Oka kemudian membagi pengalamanya belajar menjadi petani tersebut kepada kawan kawan perupa muda yang menjadi mitra kolaborasinya. Oka mengajukan satu bentuk model presentasi gagasan kedalam karya seni dengan memakai medium karung beras untuk direspon secara bebas oleh para perupa muda mitra kolaborasinya. Maka hadirlah karya karya lukisan, drawing, dan lain sebagainya yang semuanya dibuat pada medium karung beras yang terpresentasikan dalam peristiwa pameran ini. Pemilihan medium karung beras sebagai medium berkarya menurut Oka karena karung beras mewakili sebuah benda yang identik dengan dunia pertanian, sehingga selain pesan pada visual pesan pada medium itu sendiripun diharapkan bisa secara langsung mewakili gagasan pokok yang hendak disampaikan dalam karya. Adapun para perupa muda yang terlibat sebagai rekan kolaborasi dari Oka Astawa antara lain; Angga Junawan, Dudik Ariawan, Juni Pariawan, Leona Mahardika, Muhamad Taufik, Nana Parta Wijaya, Putra Wali Aco,Ratih Aptiwidyari, Riko Story,Siska Nurul, Surya Dwipa dan Wisnu Hendrayana.

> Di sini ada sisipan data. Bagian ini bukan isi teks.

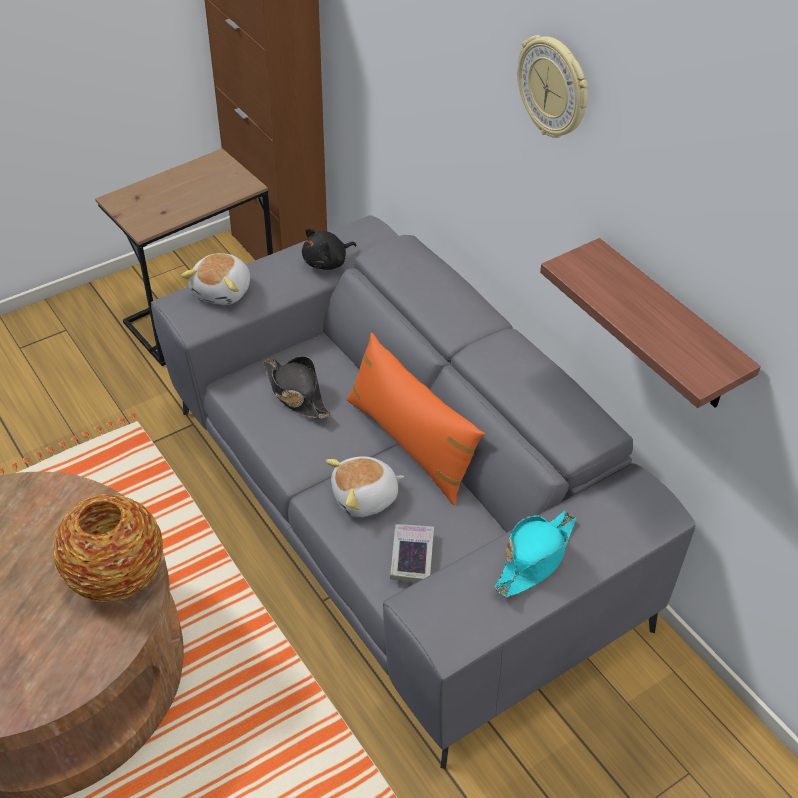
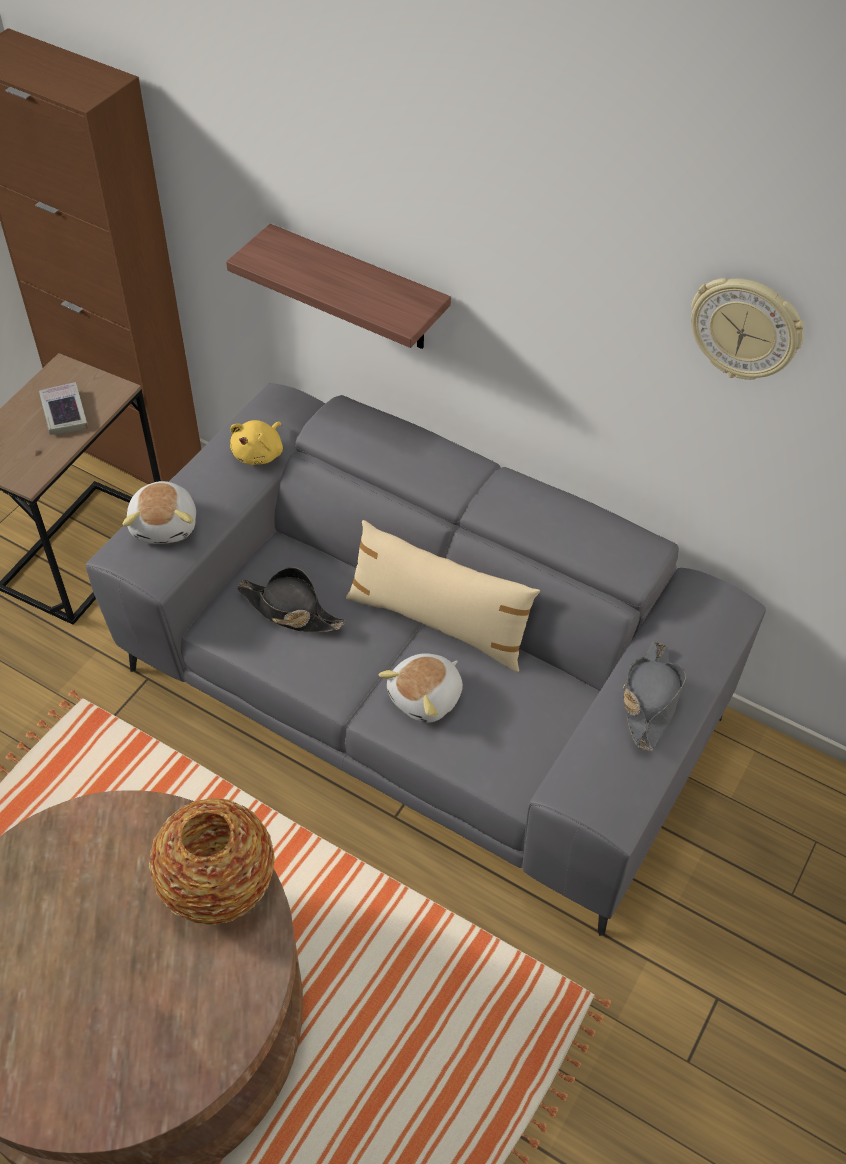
camera: 25 degrees left, 5 degrees up
(327, 262) = (259, 453): black plush toy -> yellow plush toy
(410, 443) = (438, 622): orange pillow -> beige pillow
(411, 556) = (508, 741): book -> book (64, 413)
(535, 558) = (649, 699): turquoise hat -> grey hat
(554, 87) = (530, 212): wall clock -> wall clock (745, 328)
(667, 328) = (707, 429): shelf -> shelf (358, 290)

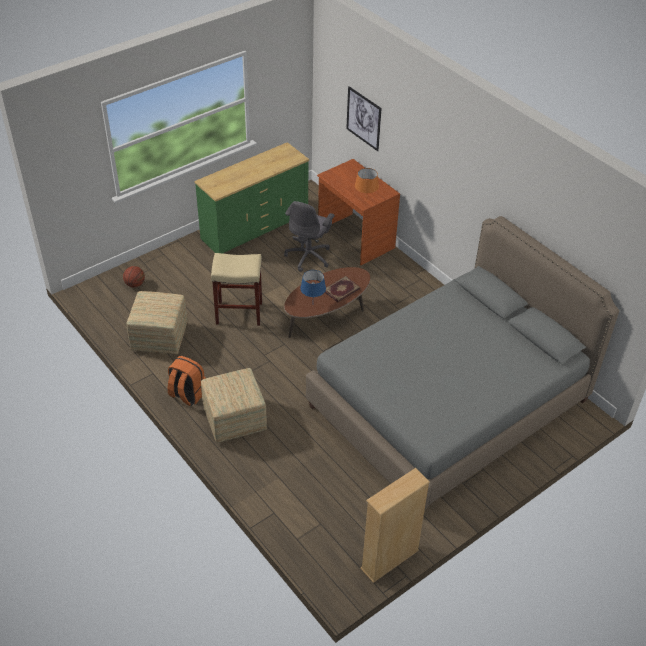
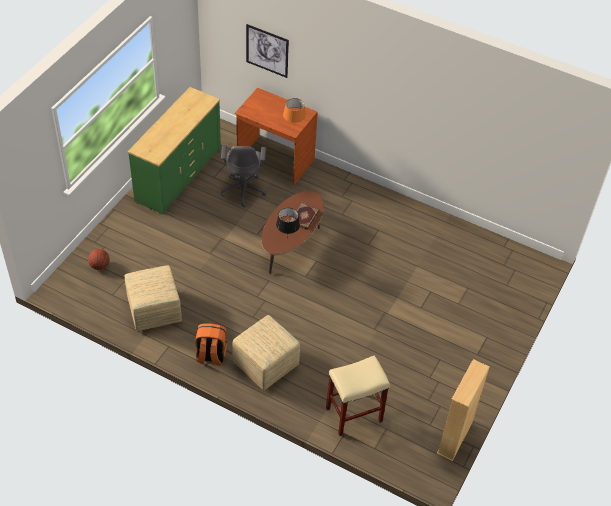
camera: 25 degrees left, 5 degrees up
(238, 313) = (212, 264): beige stool -> beige stool (353, 415)
(313, 304) = (287, 238): blue table lamp -> black table lamp
(448, 403) = (432, 290): grey bed -> none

Pameran ini juga direspon dengan sebuah garapan teater oleh Komunitas Teater Kalangan yang berjudul ;CANG-KUL-ANGKALING yang disutradarai oleh Wayan Sumahardika. Dalam pementasan tersebut teater Kalangan menghadirkan sebuah garapan teater yang menjadikan ruang pameran sebagai panggung. Terjadi interaksi yang utuh dan melarut antara seni teater dengan karya seni rupa. Instalasi tumpoukan karung beras bergambar petani karya Oka Astawa direspon dan menjadi bagian dari pertunjukkan itu sendiri. Jarak antara penonton dan peristiwa pementasan teaterpun nyaris tanpa batas para penonton duduk melingkar menyaksikan pertunjukan tersebut mengingatkan kita pada system pemanggungan Bali yakni kalangan dimana penonton melingkar menyaksikan peristiwa pertunjukkan yang sedang berlangsung dengan sangat intim. Tak jarang pula dalam pementasan tersebut para actor dan aktris berinteraksi dengan cair dengan para penontonya.

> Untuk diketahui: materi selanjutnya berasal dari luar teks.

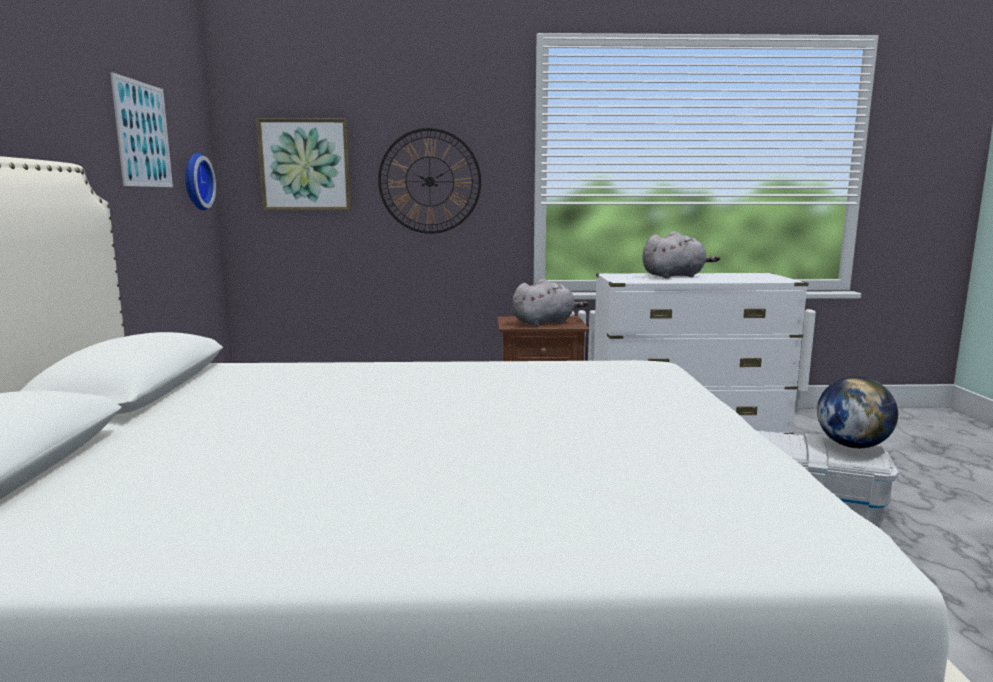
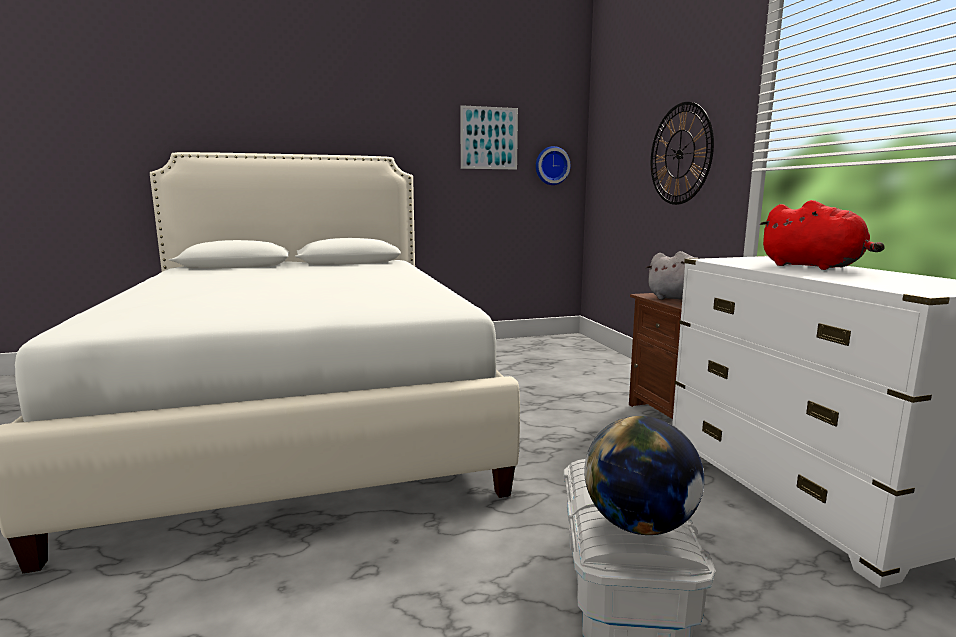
camera: 75 degrees right, 0 degrees up
(305, 165) = (619, 148): picture -> none
(675, 276) = (814, 267): grey plush toy -> red plush toy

Pada akhirnya sebagai sebuah art project, apa yang digagas oleh Oka dan dikolaborasikan bersama berbagai kreator lintas bidang ini mulai dari perupa hingga teater, dapat dimaknai sebagai sebuah upaya bersama untuk mempelajari, menyuarakan, dan memaknai dunia pertanian kita di Bali dengan bahasa bahasa kesenian yang dijiwai oleh spirit kolaborasi yang guyub dan hangat. Sebuah spirit yang sesungguhnya merupakan roh dari segala bentuk aktivitas kesenian kita di Bali. Pendek kata A(RT)GRICULTURE dapat dimakanai sebagai sebuah momentum untuk melihat bagaimana kesenian mencoba memuliakan ibu dari peradaban yakni pertanian.